Même si elle est désormais endiguée, l’épidémie de peste qui a frappé Madagascar et alarmé l’opinion mondiale en 2017 témoigne de l’état de désolation dans lequel se trouve l’île de l’océan Indien. Madagascar compte en effet parmi les pays les plus pauvres au monde : plus de la moitié des enfants sont malnourris et une personne sur trois seulement a accès à l’eau potable. À une époque où le pays est privé d’un gouvernement solide capable d’investir dans les infrastructures, l’éducation et la santé, la population pauvre ne peut compter que sur elle-même pour affronter les multiples causes de la pauvreté.
Les personnes pauvres tombent facilement dans la détresse et sont obligées de s’adresser aux usuriers locaux, qui appliquent des intérêts prohibitifs, pouvant attendre 100 voire 300 pour cent. Les projets d’Action de Carême apportent une solution au problème : des animatrices et animateurs locaux créent des groupes d’épargne villageois, qui approuvent un règlement pour fixer notamment le montant en espèces ou en nature à verser dans la caisse commune et sa périodicité. Les groupes peuvent ainsi octroyer à leurs membres des prêts sans intérêts en cas de difficultés financières (épuisement des réserves de riz à la fin de la saison des pluies, accident, maladie ou achat de matériel scolaire pour les enfants, etc.). Ces groupes s’entraident aussi pour réaliser les travaux agricoles les plus pénibles et cultivent des champs communautaires de riz, de manioc ou de légumes. La plupart des membres parviennent ainsi à se désendetter en deux ou trois ans.

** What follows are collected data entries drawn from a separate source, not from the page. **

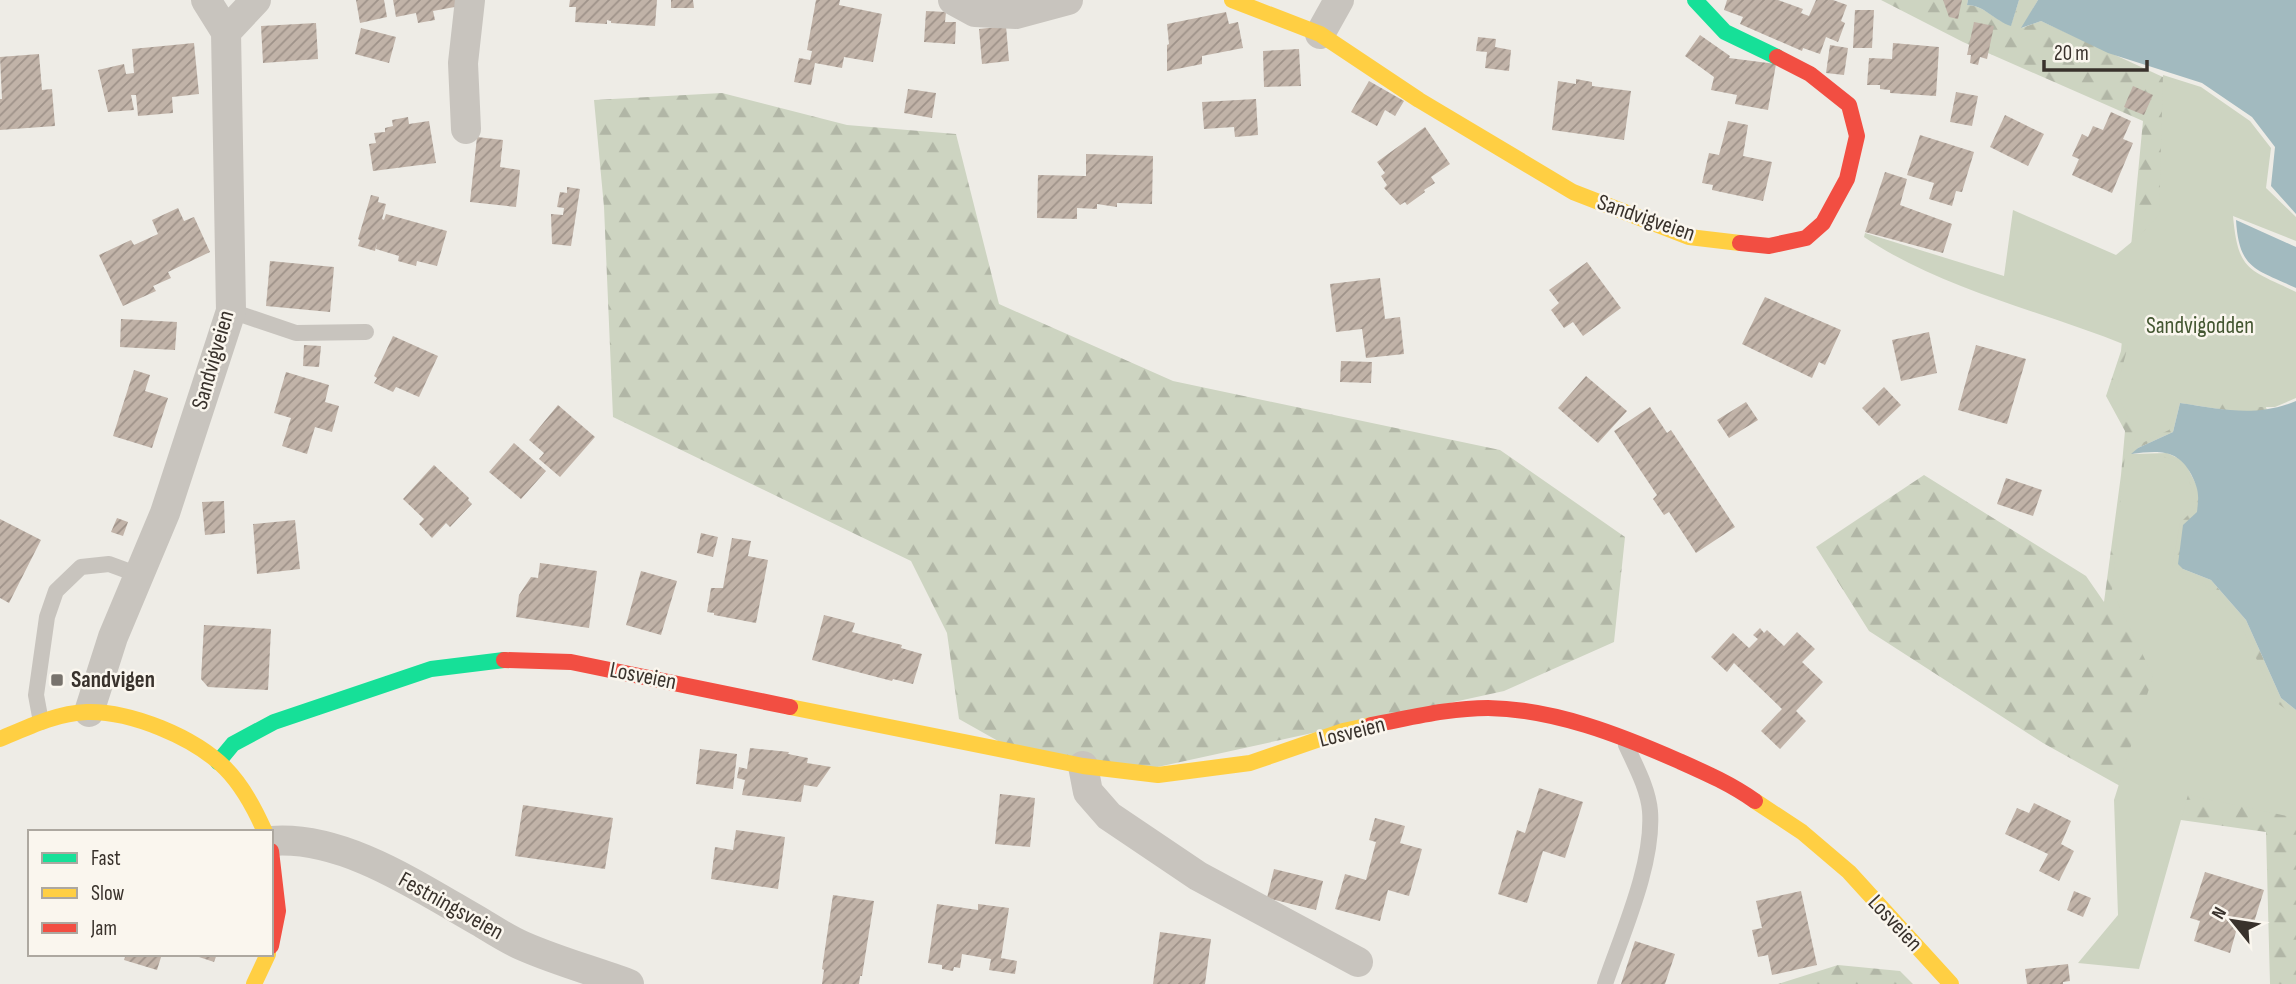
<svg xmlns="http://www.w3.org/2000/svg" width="2296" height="984" font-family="'Sofia Sans Condensed',sans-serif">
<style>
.forest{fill:url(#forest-firs)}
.park{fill:#cdd4c1}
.water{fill:#a2babf}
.building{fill:url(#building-hatch)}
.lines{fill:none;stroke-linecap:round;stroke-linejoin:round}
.lane{stroke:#c8c4be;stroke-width:16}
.street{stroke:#c8c4be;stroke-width:30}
.fast{stroke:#16e098;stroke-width:16}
.slow{stroke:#ffcf43;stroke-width:16}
.jam{stroke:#f24e42;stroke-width:16}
.poi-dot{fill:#78736d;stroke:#faf6ee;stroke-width:2.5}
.labels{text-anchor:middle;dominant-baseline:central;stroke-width:5;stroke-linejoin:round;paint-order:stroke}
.street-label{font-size:23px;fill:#39322c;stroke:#faf6ee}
.park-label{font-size:23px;fill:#435631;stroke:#faf6ee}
.poi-label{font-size:23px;font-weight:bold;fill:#39322c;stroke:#faf6ee;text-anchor:start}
</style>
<defs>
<pattern id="forest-firs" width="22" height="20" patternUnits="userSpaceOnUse" patternTransform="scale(1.75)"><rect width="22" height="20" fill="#cdd4c1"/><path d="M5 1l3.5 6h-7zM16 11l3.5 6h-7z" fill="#b1b6a6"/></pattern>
<pattern id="building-hatch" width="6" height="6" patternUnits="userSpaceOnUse" patternTransform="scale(1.75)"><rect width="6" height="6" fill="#c1b3a8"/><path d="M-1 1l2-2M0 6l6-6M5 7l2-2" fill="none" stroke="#9e9289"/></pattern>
</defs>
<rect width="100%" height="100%" fill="#eeece6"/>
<!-- forest -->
<path class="forest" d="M1881,0H1968L1967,5C1984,5 1995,21 2011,25L2019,0H2038L2022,28L2041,21L2213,100L2217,283L2267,410L2244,413L2180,403L2173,432L2138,448L2133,454L2167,453L2184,461L2199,490L2198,512L2183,569L2211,580L2246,620L2281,698L2296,710V984H2270L2266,832L2181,820L2043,743L1869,631L1816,547L1924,475L2086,576L2104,602L2121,475L2125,431L2106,396L2121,351L2143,121L1963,42Z
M722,93L847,125L956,134L999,304L1173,381L1500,450L1625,537L1614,642L1504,691L1153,768L1037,763L959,719L947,633L911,561L613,417L604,207L594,100Z
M1838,965L1900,971L1913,984H1778Z"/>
<!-- park -->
<path class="park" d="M2163,75L2201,87L2250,121L2271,148L2266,188L2296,217V241L2233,216C2238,272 2249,269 2296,292V398L2275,407H2243L2180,398L2169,430L2134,447L2129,454C2141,457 2156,455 2168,458C2190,463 2193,492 2193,510L2180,523L2172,567L2204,584L2241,625L2276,702L2296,717V818L2188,795L2139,969L2078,963L2118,915L2114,800L2153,676L2112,591L2125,454L2136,436L2116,390L2128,346C2042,311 1941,289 1864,237L1865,233L2004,276L2013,210L2116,255L2139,236L2159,215Z"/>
<!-- water -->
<path class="water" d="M1968,0H2019L2011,26C1995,21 1984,5 1967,5Z
M2038,0H2296V214L2271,186L2275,147L2252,117L2202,83L2108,53L2041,21L2021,28Z
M2236,220L2296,247V288C2256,269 2239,270 2236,220Z
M2296,401V710L2281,698L2246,620L2211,580L2183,569L2178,564L2183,525L2197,512C2199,494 2199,490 2191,474C2177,448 2157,451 2131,454L2138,448L2173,432L2180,403C2222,409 2255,418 2296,401Z"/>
<!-- building -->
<path class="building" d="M356,0H384L387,17L360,23Z
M393,0H459L460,6L433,11L435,20L418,23L416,13L396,17Z
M570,0H657L655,26L611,23V21L607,20V24L575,22L576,7H569Z
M671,0H693L694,8H671Z
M816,0H840L839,5L882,14L873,62L844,57L842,68L815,63L811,85L794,82L799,58L810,60L812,51L807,50Z
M1727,0H1778L1803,9L1801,13L1809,16L1816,0H1833L1847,5L1841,21L1845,23L1838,42L1826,37L1820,54L1803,48L1802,51L1740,24L1743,17L1724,10Z
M1943,0H1962L1958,19L1949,17Z
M1855,10H1874L1872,48H1853Z
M926,11L946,12L945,22H956L955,44L924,42Z
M1226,12L1229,24L1238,22L1243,48L1202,56V64L1167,71V45L1169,44L1167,24Z
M1974,22L1994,26L1987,59L1980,57L1978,65L1970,63L1971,55H1967Z
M316,23L318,59L263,63L261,26Z
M1006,26L1009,61L982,64L979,29Z
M361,28L396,37L389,63L355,54Z
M1700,35L1730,56L1729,58L1776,64L1768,110L1735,104L1737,95L1711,90L1714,77L1685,56Z
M1478,37L1496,39L1495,47L1511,50L1509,71L1485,68L1487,52L1476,51Z
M194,43L199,94L172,97L173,113L138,116L136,95H131L134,110L108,112L98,70L124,64L126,74L134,73L132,49Z
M1893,43L1939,47L1936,96L1890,93V90L1880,89V85H1867L1869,58L1892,59Z
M1830,45L1848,48L1844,75L1826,73Z
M1299,49L1301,86L1264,87L1263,51Z
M39,54L42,90L52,89L55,126L0,130V99H2L0,57Z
M1576,79L1592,82V86L1631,91L1624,140L1552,130L1558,81L1576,84Z
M1369,81L1404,101L1395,116L1385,110L1377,126L1351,112Z
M2133,86L2153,95L2144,115L2124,107Z
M908,89L936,93L932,118L904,113Z
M1956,92L1978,96L1972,126L1950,122Z
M1256,99L1258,135L1235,137L1234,127L1204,129L1202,102Z
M2111,112L2131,121L2123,139L2133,143L2112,193L2072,175L2079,159L2072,156L2082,134L2088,137L2093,126L2103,130Z
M2005,115L2044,134L2028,166L1990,147Z
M408,117L409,124L429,121L436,163L373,171L369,144L376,143L374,133L385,132V128L393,126L392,120Z
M1728,121L1748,125L1743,156L1772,162L1763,201L1712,190L1713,185L1702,183L1709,153L1719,155Z
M1425,127L1450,164L1431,177L1435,183L1424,190L1425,192L1407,205L1405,202L1400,205L1384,188L1387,185L1381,176L1385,173L1377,162Z
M1920,135L1974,152L1962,192L1956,191L1952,206L1929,199L1934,183L1907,175Z
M477,137L503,140L500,167L520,170L516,207L470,202Z
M1086,154L1153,156L1152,204L1117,203V207L1097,204V209L1077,208V219L1037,218L1038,175L1086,176Z
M1885,172L1907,179L1900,205L1952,224L1943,253L1865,232Z
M567,187L580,189L571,246L552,244L551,214L563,215L564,208L557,207L560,192L567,193Z
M371,195L379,197L378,202L386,204L382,219L384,220L386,214L447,231L437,266L417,261L416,266L398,261L399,256L376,249L377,243L375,251L358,246L360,240L358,239Z
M178,208L184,221L194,217L210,252L168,272L171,278L153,286L156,291L123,306L99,255L131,240L134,245L158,234L152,220Z
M270,261L334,267L330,312L266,306Z
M1587,262L1621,308L1583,336L1573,322L1564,328L1551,310L1559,303L1549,290Z
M1380,278L1385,319L1400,317L1404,354L1366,358L1362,329L1336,332L1330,284Z
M1765,297L1841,330L1825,365L1819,362L1812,378L1742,344Z
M121,319L177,322L175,350L120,347Z
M1929,332L1937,373L1901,381L1892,340Z
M393,336L438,356L419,397L396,387L393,392L374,383L377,378L374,376Z
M304,345L321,346L319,367L303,366Z
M1976,345L2026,359L2007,424L1958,410Z
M1341,361L1372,362L1371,383L1340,382Z
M134,370L150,375L145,391L168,398L152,448L113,436Z
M286,372L329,385L325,402L339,406L332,432L315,427L307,454L282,446L291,418L274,413Z
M1586,376L1627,411L1598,443L1558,408Z
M1884,387L1901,405L1879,426L1862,408Z
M1746,402L1758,420L1729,438L1717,420Z
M558,405L595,437L560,477L539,459L544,453L529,440Z
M1650,407L1667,433L1671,430L1735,527L1696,553L1669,512L1664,515L1653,499L1657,495L1614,431Z
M514,443L546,471L521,499L489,472Z
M434,465L469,498L468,500L472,504L450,527L446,523L432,538L419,524L424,519L403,499Z
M2006,478L2042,490L2033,516L1997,504Z
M224,501L225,533L205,535L202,502Z
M117,518L128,522L123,536L111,532Z
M0,519L41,540L9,603L0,598Z
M295,520L300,569L257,574L253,524Z
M701,533L718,537L713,557L697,553Z
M732,538L751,541L748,556L768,560L756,623L714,615V613L707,612L711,588H723Z
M540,563L597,571L589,628L516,617L519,595L531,577L538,578Z
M641,571L677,581L661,635L626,625Z
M824,615L855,623L852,632L902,645L901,648L922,654L913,684L893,679L892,681L812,660Z
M204,625L271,629L268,690L208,687L201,679Z
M1760,628L1764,633L1767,630L1784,646L1797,632L1815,649L1802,662L1823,682L1796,711L1806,721L1780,749L1761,731L1782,709L1734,663L1727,672L1711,657L1733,633L1749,648L1758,639L1753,635Z
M750,748L789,752L788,754L808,758L807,763L831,767L817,787L804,785L801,802L742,795L745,780L737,778L739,767L747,769Z
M700,749L737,754L733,789L696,784Z
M1539,788L1583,802L1565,858L1543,851L1527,903L1498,894L1517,830L1525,833Z
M1000,794L1035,798L1030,847L995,844Z
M2034,803L2071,821L2061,844L2074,851L2059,881L2039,871L2048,854L2005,834L2017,808L2029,813Z
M523,805L613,818L605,869L515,856Z
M1375,818L1405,826L1400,843L1422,849L1409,896L1388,890L1380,921L1335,909L1345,874L1366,880L1376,842L1369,840Z
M736,830L785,837L778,889L711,879L715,847L733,850Z
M1274,869L1323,881L1316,910L1267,898Z
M2205,872L2264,890L2251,932L2237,928L2230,953L2194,941L2200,921L2190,918Z
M1801,891L1817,965L1772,975L1768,955L1758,957L1752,930L1762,928L1756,901Z
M2074,891L2091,898L2083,917L2067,910Z
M833,895L874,901L862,976H860L859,984H822L824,970L822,969Z
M937,904L978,910V904L1009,908L1001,958L1017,961L1015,974L989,970L991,959L962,954L960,968L954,967L953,971L942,969V965L928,963Z
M1160,932L1211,939L1205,984H1153Z
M1635,941L1675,954L1665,984H1621Z
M126,954H162L157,970L124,960Z
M190,954H217L214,962Z
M2068,964L2070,981L2063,982V984H2027L2025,969Z"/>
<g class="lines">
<!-- lane -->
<path class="lane" d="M231,311L296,333L366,332
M41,722L36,695L47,617L56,591L81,567L109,564L139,575
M1605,984C1622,934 1654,864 1650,811C1648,788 1635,765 1626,745"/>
<!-- street -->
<path class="street" d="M206,0L226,32
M953,0L975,12L1016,14L1068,0
M1320,34L1339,0
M466,129L463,63L470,0
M89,712L113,637L165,513L231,311L226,32L256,0
M1083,766L1088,792L1109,816L1198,876L1358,962
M271,841C344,835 420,888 482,923C495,931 509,940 523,946C557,961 594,971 629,984"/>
<!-- fast -->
<path class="fast" d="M1695,0L1725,32L1777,57
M218,762L233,744L274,722L431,669L504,660"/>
<!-- slow -->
<path class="slow" d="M1232,0L1320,34L1419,100L1573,192L1689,237L1740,243
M790,707L1083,766L1158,775L1250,763L1343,731L1371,725
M0,739C28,727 57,713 87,712C131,711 194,737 225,768C243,786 255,809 265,832
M1755,801L1802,832L1849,872L1951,984
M254,984L268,954"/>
<!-- jam -->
<path class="jam" d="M1740,243L1769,246L1806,238L1823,223L1847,179L1857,136L1849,105L1810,74L1777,57
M504,660L571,662L790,707
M1371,725C1410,718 1449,708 1488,708C1554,709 1620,735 1679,761C1706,773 1731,784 1755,801
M271,851L278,911L271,946"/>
</g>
<!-- markers -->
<rect class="poi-dot" x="50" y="673" width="14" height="14" rx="3.5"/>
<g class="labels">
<!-- street labels -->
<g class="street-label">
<text transform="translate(1646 218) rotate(19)">Sandvigveien</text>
<text transform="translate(213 360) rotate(-74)">Sandvigveien</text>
<text transform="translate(643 676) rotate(11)">Losveien</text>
<text transform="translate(1352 732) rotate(-14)">Losveien</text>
<text transform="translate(451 906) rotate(29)">Festningsveien</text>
<text transform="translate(1895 923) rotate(47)">Losveien</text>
</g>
<!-- park labels -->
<g class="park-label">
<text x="2200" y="326">Sandvigodden</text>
</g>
<!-- poi labels -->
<g class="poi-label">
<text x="71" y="680">Sandvigen</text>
</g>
</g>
<!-- legend -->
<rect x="28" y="830" width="245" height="126" fill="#faf6ee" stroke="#ada8a0" stroke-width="2"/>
<rect x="42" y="853" width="35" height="10" fill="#16e098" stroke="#ada8a0" stroke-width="2"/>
<text x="91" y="865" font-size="21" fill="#39322c">Fast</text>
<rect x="42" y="888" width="35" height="10" fill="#ffcf43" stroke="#ada8a0" stroke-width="2"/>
<text x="91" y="900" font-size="21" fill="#39322c">Slow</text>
<rect x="42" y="923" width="35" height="10" fill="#f24e42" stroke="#ada8a0" stroke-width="2"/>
<text x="91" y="935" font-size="21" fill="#39322c">Jam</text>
<!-- north arrow -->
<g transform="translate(2233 921) rotate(300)" stroke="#faf6ee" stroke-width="5" paint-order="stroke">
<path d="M0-5L12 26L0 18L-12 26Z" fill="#39322c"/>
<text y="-10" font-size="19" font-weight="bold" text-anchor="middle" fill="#39322c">N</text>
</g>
<!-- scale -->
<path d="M2044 60v10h103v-10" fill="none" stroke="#39322c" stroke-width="3.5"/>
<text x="2054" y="60" font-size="21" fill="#39322c" stroke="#faf6ee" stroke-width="5" paint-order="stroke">20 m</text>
</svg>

Lors des dernières phases du projet, l’organisation Tsinjo Aina Mahajanga a fondé, sur la côte ouest de Madagascar, des groupes d’épargne forts de 44 000 membres. Lors de la nouvelle phase qui a démarré en 2017, les groupes qui ont déjà réussi le pari du désendettement créent des réseaux afin d’agir aussi sur le plan communautaire. En collaboration avec les autorités locales et des œuvres d’entraide spécialisées, ils travaillent d’arrache-pied à l’amélioration des conditions de vie. Ainsi, ils forent des puits solides ou apprennent à traiter l’eau pour la rendre potable. Ils mettent aussi sur pied des formations pour enseigner de nouvelles techniques culturales qui augmentent les récoltes de riz et de légumes. Pour éviter l’expropriation par des entreprises agricoles ou minières, ils demandent aux communes d’inscrire leurs propriétés au registre foncier et exigent des autorités locales qu’elles prennent leur mission au sérieux et défendent leurs intérêts.